- Born: Arunachal Pradesh, India
- Citizenship: Indian
- Education: Graduated from Rajdhani College, Delhi University
- Occupations: Journalist, News Anchor

= Dibang =

Indian journalist

Dibang is a senior news anchor former host of daily prime-time show 'Jan Man' and weekly show 'Press Conference' on the Hindi news channel ABP News. A member of debate panels of the channel, he is rated among the best Hindi anchors in the industry today.

==Career==
He is the current anchor of ABP News and was the managing director of NDTV INDIA, a 24-hour Hindi news channel. As the Executive Editor, he was the launching face for NDTV India. Before joining NDTV, he worked for Aaj Tak, a 24-hour Hindi news channel. When Aaj Tak became a 24-hour channel, Dibang was the launching face.

Before joining television news, Dibang was a correspondent with The Sunday Times of India in New Delhi. He started his career in journalism with The Illustrated Weekly of India.

Assignment » Write what comes next in the profile of the journalist Dibang, starting right after its last sentence. The records have nothing to do with this.

Data listing »
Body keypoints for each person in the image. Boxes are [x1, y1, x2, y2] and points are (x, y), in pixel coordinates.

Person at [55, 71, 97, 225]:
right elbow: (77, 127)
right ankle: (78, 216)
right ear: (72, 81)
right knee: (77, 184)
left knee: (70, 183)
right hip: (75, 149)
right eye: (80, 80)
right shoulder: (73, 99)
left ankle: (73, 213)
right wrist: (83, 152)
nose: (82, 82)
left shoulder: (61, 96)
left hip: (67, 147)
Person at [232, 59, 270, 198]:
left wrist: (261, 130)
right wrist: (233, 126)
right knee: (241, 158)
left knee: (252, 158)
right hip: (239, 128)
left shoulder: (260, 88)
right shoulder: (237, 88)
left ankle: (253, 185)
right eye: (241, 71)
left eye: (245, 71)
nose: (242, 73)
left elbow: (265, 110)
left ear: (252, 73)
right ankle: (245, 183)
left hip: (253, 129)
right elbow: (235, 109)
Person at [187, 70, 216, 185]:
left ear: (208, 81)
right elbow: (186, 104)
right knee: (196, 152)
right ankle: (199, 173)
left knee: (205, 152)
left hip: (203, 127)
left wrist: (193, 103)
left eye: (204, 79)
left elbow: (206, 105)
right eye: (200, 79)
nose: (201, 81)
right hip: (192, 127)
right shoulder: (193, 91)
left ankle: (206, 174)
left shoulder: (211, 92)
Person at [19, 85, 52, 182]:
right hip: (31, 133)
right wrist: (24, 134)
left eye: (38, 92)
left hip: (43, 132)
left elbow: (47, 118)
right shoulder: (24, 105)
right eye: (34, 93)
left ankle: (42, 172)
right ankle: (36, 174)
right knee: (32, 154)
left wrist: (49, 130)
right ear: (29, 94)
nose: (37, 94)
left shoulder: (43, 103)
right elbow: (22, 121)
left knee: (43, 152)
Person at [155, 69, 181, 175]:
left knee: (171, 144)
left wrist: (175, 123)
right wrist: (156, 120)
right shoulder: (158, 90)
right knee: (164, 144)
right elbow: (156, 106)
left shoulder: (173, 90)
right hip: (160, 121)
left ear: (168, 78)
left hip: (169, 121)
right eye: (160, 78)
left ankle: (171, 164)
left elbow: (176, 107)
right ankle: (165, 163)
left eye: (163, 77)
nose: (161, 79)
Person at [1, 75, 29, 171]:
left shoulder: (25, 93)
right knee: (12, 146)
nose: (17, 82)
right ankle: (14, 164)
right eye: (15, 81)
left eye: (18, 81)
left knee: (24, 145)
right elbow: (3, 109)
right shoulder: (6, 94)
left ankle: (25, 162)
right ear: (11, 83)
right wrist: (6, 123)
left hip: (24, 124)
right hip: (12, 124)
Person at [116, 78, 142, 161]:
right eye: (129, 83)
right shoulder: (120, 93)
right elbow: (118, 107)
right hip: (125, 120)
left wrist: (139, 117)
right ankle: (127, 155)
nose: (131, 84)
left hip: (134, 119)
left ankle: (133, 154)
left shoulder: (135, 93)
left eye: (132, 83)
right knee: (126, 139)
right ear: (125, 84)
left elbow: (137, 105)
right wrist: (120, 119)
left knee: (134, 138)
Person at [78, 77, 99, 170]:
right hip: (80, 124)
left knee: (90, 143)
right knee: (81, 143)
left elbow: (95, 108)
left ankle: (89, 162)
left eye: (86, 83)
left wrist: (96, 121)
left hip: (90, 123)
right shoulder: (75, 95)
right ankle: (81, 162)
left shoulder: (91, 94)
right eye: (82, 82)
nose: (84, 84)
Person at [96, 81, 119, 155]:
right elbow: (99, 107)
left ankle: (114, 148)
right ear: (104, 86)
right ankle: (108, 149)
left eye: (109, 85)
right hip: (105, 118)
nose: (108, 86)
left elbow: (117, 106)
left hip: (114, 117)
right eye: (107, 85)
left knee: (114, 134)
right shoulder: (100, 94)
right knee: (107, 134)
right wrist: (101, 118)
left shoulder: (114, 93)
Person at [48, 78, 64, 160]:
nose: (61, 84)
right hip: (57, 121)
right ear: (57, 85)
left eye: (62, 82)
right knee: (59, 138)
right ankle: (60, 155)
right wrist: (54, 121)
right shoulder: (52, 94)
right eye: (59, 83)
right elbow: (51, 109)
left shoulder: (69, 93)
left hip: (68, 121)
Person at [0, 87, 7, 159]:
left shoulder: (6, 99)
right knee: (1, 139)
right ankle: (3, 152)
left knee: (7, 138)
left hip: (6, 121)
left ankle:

Written response »
He anchored the first-ever hour-long Hindi debate show on television, Muqabla on NDTV India. At the Indian Television Academy Awards 2006, Muqabla won the Best Talk Show Award. This was the first time a Hindi chat show had won such an award in a category consisting mostly of English shows.

Dibang has won many awards for his anchoring and documentaries. He also acted in an Italian film directed by Italo Spinelli. He has worked for several foreign television networks, including SBS and ABC of Australia, NHK of Japan and RAI

Dibang recently acted in the Hindi film Madras Cafe, in which he played an ex-RAW agent.

A graduate from University of Delhi, Dibang grew up in Arunachal Pradesh in north-east India.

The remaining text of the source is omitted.